Electronic Thesis and Dissertation Repository

Degree

Doctor of Philosophy

Program

Geography

Supervisor

Marco Van De Wiel

Abstract

Despite that many places around the world in general, and North America in particular, were glaciated during the last ice age, relatively little is known about rivers that evolved over these landscapes once they deglaciated. These rivers are commonly categorized as alluvial with a glacial legacy, and often described as plain gravel-bed or sand-bed rivers. Alternatively, they are considered to be bedrock rivers when the glacial deposits were eroded and underlying rock was exposed. However, ignoring the glacial history of these rivers is scientifically wrong and they should be termed "semi-alluvial". This work shows that classification is important, not only for scientific accuracy but for river management that must be based on a sound understanding of river form and process.

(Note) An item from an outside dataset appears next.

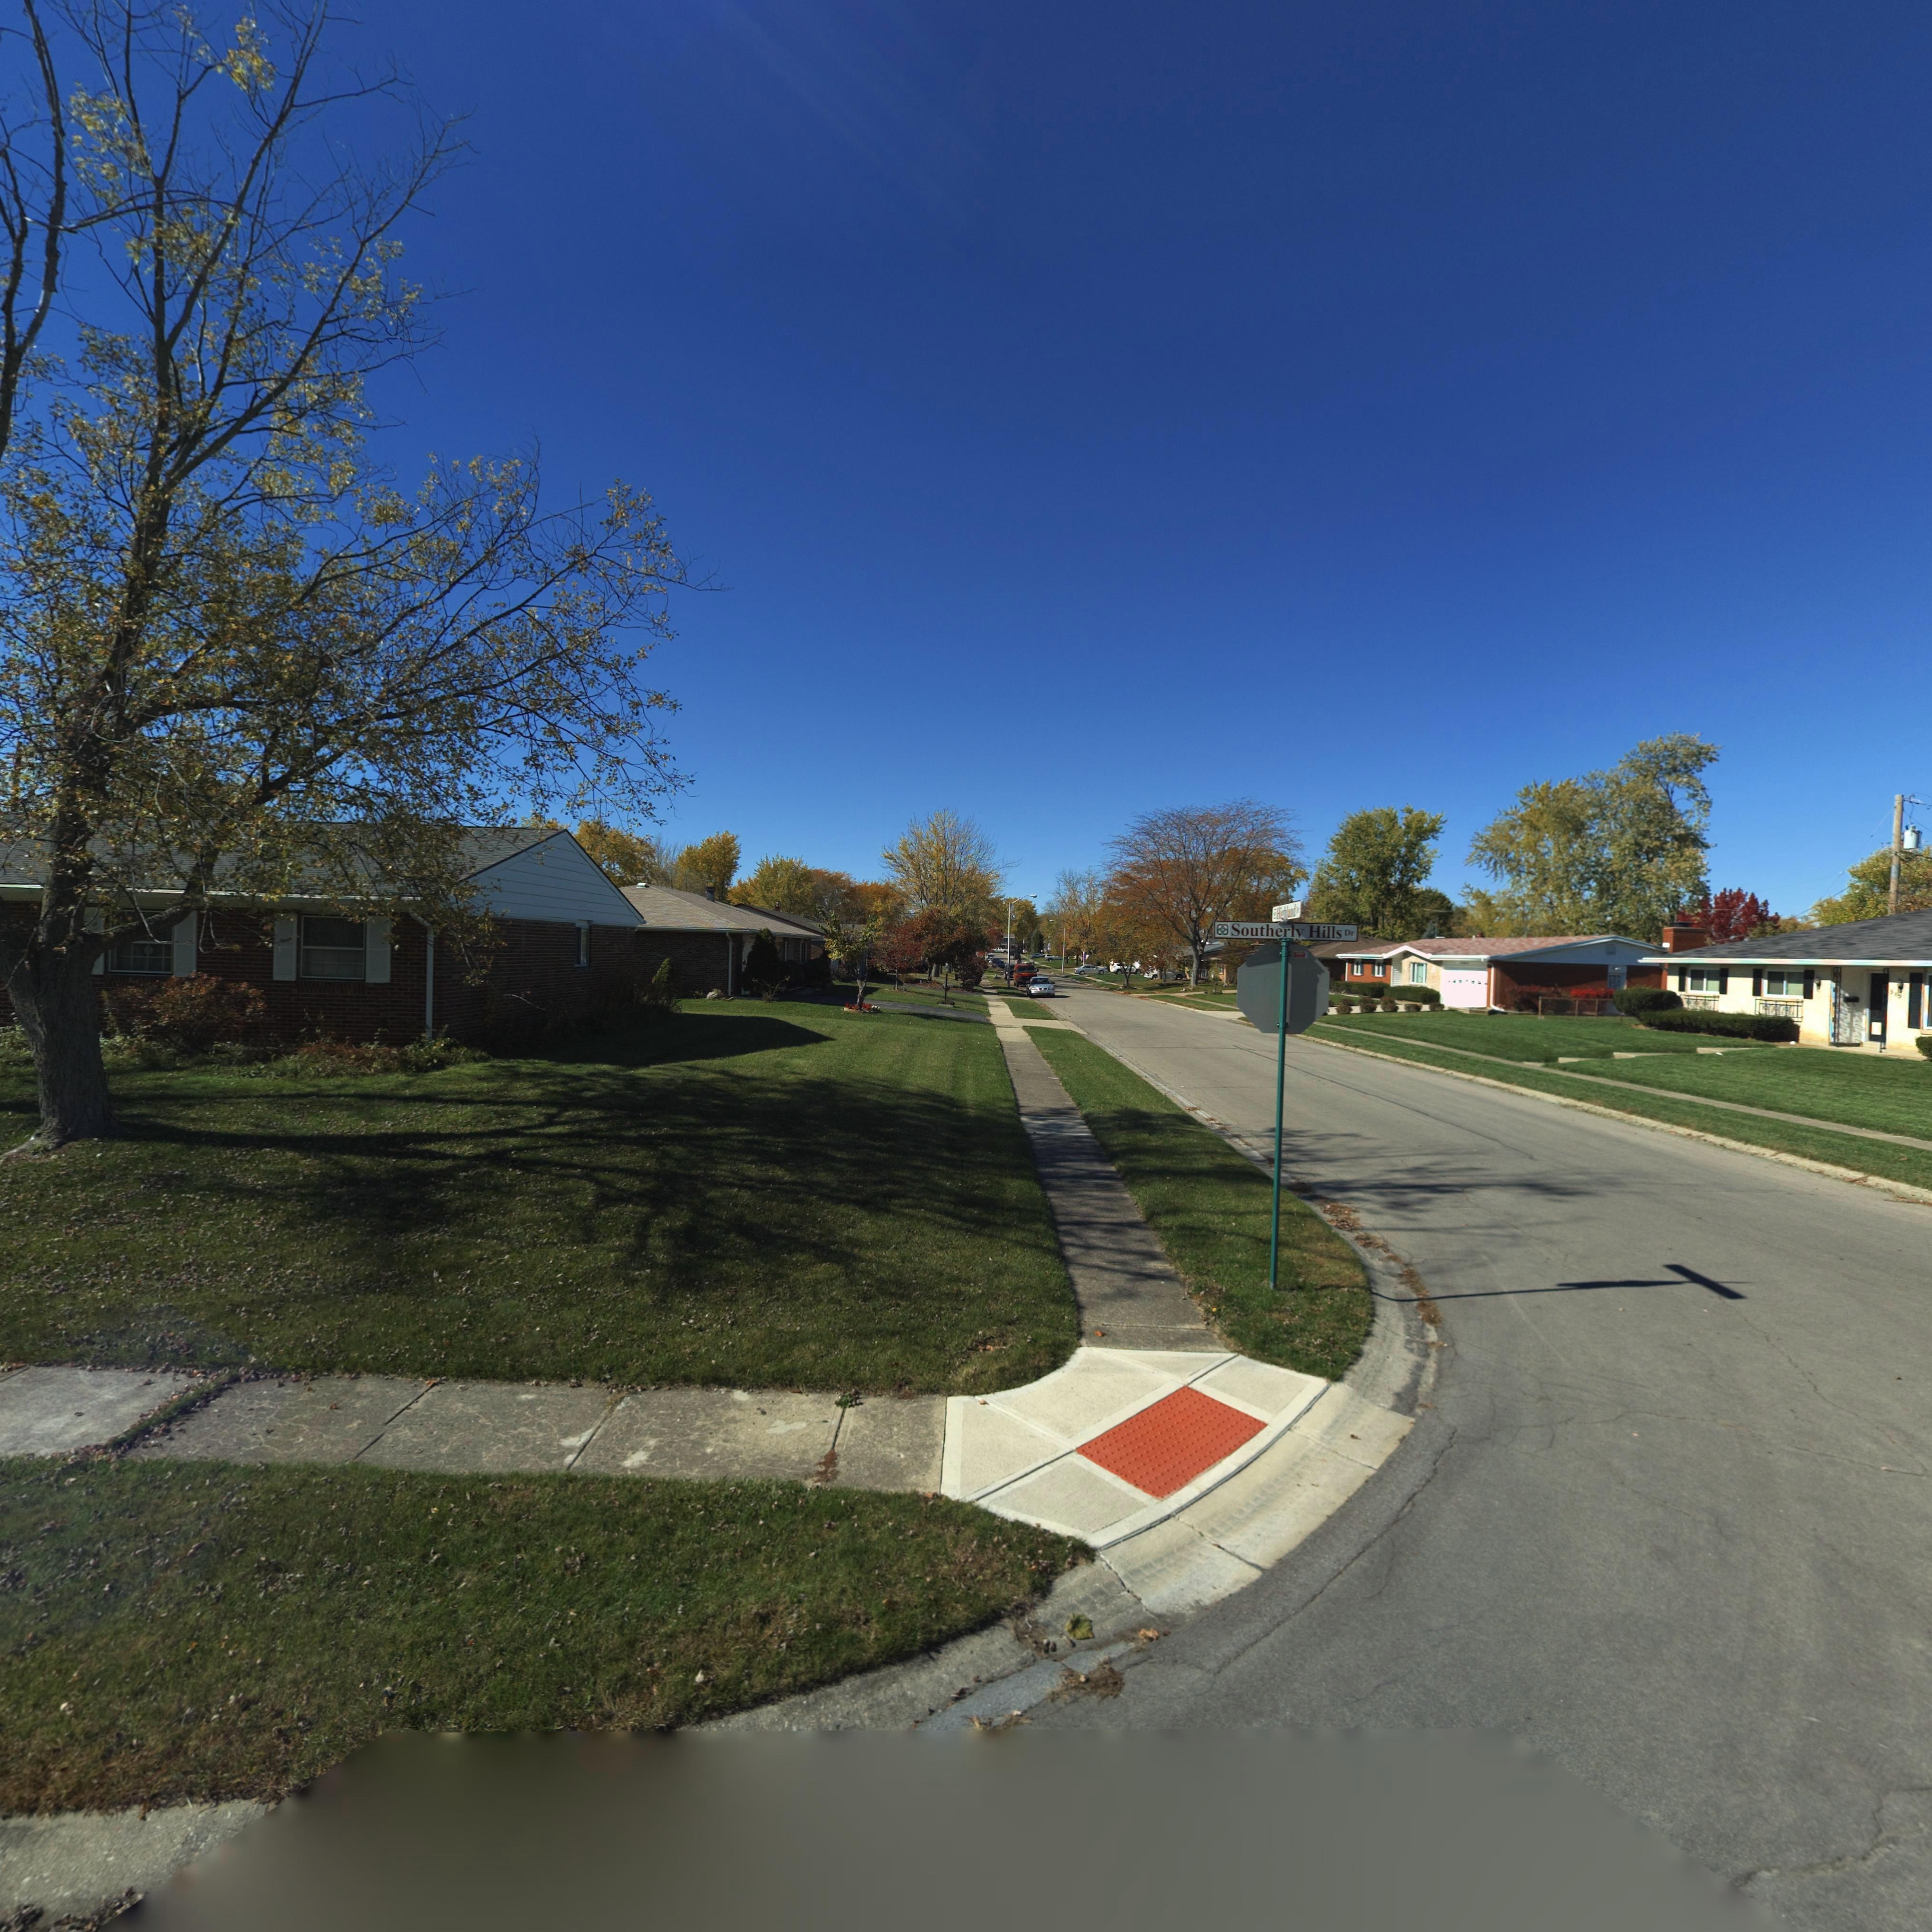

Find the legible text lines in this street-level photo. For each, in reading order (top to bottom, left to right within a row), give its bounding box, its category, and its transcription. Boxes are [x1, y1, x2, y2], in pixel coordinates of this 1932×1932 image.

[1276, 903, 1297, 920] StreetName: Highland
[1230, 922, 1356, 939] StreetName: Southerly Hills Dr
[1889, 988, 1902, 999] StreetNumber: 3*9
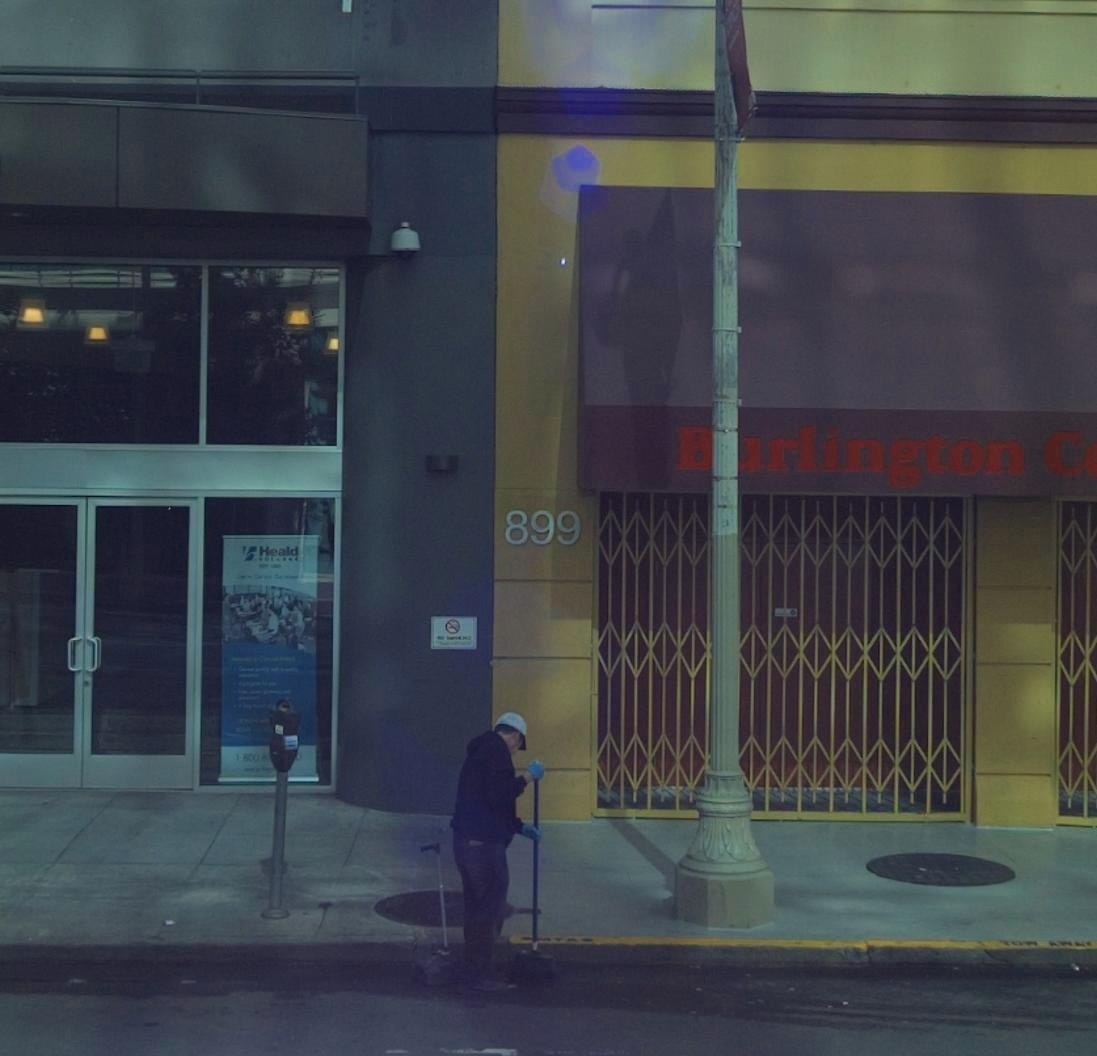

Poor understanding can be costly, leading to wasted resources and inefficient functioning of the river.

Two major geomorphologic phases can be discerned in formerly glaciated terrains:

1. Deglaciation which exposed the landscape to erosion when ponded meltwater was abundant and led to outburst flooding. These catastrophic floods cannot occur under the modern climate of southern Ontario. Evidence for glacial lakes is found in lacustrine deposits upstream, and on top of moraines while spillways indicate where glacial lakes drained and carved deep valleys into the subdued terrain. Spillways reveal outburst flooding with boulder lags, terraces, flow scars and possibly mounds and berms away from the modern misfit channel.

2. Postglacial incision and deposition during a single flood event or a single hydrological year. Human disturbance over the past two centuries, includes agriculture, channelization, millponds and weirs.

The dissertation has two parallel paradigms in fluvial geomorphology: Which processes are responsible for most geomorphic work that shapes the landscape - catastrophic flood(s) or smallscale erosion and deposition that bit by bit give the channel and valley its present morphology. My work will show that the outburst flooding of Glacial Lake London (paper 1) sets the stage for the postglacial morphology and small-scale processes we see today (paper 2). The third paper attempts to explain these small-scale processes using a 1D hydraulic model that can answer dynamic questions like bankfull discharge, water surface slopes of discharges, and velocity reversal hypothesis.